### Exercise description
Every line of the material below should be output exactly as written, with the images skipped.

Given information Block Start

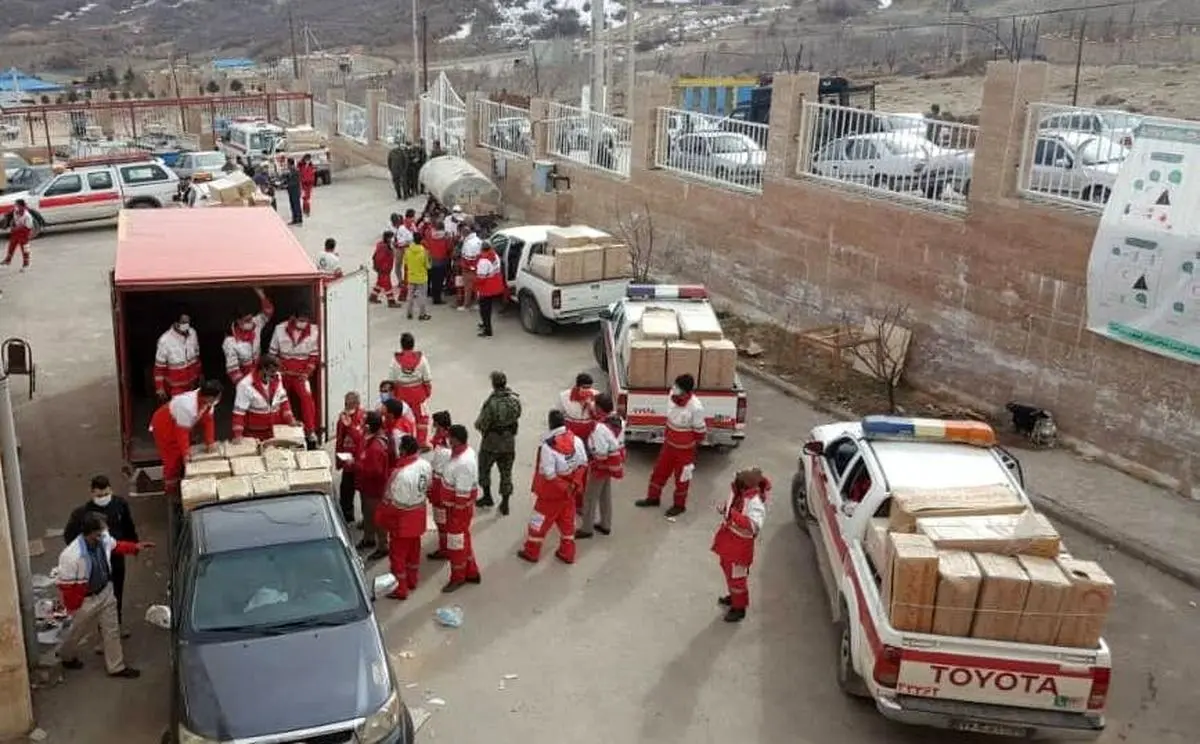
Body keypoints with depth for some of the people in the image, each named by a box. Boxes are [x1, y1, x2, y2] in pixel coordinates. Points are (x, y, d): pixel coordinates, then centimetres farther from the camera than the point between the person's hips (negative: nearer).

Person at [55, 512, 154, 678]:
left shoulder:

Given information Block End

### Your response
Body keypoints with depth for some of the people in the image, each named by a box. Boxes are [x1, y1, x2, y2] in pixel coordinates. Points are (x, y, d): pixel coordinates, then centimetres farther from the camera than the point between the person's hips (negative: nearer).

Person at [55, 512, 154, 678]:
left shoulder:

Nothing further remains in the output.